Cici
Cici

Reputation: 23

How to split a dataset into a custom training set and a custom validation set with pytorch?

I'm using a non-torchvision dataset and I have extracted it with the ImageFolder method. I'm trying to split the dataset into 20% validation set and 80% training set. I can only find this method (random_split) from PyTorch library which allows splitting dataset. However, this is random every time. I'm wondering is there a way to split the dataset with a specific amount in the PyTorch library?

This is my code for extracting the dataset and split it randomly.

transformations = transforms.Compose([
    transforms.Resize(255),
    transforms.CenterCrop(224),
    transforms.ToTensor(),
    transforms.Normalize(mean=[0.485, 0.456, 0.406], std=[0.229, 0.224, 0.225])
])

TrafficSignSet = datasets.ImageFolder(root='./train/', transform=transformations)

####### split data
train_size = int(0.8 * len(TrafficSignSet))
test_size = len(TrafficSignSet) - train_size
train_dataset_split, test_dataset_split = torch.utils.data.random_split(TrafficSignSet, [train_size, test_size])

#######put into a Dataloader
train_dataset = torch.utils.data.DataLoader(train_dataset_split, batch_size=32, shuffle=True)
test_dataset = torch.utils.data.DataLoader(test_dataset_split, batch_size=32, shuffle=True)

Upvotes: 1

Views: 1622

Answers (1)

Shai
Shai

Reputation: 114936

If you look "under the hood" of random_split you'll see it uses torch.utils.data.Subset to do the actual splitting.

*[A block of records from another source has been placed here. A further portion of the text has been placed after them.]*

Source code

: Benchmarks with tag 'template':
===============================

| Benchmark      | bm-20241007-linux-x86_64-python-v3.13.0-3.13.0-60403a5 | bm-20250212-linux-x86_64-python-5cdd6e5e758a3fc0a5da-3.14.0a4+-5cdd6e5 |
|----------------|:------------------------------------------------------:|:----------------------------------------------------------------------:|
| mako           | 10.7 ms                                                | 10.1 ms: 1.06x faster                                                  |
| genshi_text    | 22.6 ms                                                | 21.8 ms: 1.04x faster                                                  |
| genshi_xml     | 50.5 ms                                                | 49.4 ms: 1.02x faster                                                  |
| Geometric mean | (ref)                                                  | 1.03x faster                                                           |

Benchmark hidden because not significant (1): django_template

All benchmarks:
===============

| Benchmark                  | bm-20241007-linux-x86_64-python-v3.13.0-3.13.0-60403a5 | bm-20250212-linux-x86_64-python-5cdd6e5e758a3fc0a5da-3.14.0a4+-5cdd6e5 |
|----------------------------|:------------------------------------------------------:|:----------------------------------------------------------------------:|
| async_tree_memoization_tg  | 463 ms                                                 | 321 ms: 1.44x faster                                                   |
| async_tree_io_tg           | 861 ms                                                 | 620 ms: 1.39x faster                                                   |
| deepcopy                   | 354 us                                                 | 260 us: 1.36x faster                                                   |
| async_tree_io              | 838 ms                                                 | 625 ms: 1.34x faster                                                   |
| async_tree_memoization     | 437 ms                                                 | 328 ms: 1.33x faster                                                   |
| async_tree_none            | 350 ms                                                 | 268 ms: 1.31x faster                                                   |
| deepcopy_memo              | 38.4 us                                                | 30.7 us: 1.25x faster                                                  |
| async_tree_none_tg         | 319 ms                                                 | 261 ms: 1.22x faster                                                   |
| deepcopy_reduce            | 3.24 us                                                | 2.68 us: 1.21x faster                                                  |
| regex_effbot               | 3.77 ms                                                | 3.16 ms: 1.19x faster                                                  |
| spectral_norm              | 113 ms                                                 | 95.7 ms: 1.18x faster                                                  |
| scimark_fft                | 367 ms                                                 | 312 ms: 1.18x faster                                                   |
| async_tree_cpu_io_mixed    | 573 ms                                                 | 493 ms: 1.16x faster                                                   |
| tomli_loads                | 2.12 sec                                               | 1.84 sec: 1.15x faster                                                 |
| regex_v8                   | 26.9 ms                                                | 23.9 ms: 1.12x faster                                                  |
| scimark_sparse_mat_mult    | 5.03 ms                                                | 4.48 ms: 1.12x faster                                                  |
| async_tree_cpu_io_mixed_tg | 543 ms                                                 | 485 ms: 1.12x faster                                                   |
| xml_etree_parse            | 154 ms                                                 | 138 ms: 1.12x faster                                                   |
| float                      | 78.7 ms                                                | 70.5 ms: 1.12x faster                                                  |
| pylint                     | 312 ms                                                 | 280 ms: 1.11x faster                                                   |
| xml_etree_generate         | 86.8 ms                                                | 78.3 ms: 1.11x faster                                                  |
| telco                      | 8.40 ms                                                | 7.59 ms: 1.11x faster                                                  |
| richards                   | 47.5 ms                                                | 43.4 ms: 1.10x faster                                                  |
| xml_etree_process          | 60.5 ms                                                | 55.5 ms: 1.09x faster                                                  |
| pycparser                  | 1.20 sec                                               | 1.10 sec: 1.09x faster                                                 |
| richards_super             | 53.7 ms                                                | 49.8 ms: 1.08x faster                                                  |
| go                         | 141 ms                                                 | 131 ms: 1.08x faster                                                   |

You can do so yourself with fixed indices:

import random

indices = list(range(len(TrafficSignSet))
random.seed(310)  # fix the seed so the shuffle will be the same everytime
random.shuffle(indices)
train_dataset_split = torch.utils.data.Subset(TrafficSignSet, indices[:train_size])
val_dataset_split = torch.utils.data.Subset(TrafficSignSet, indices[train_size:])

Upvotes: 2

Related Questions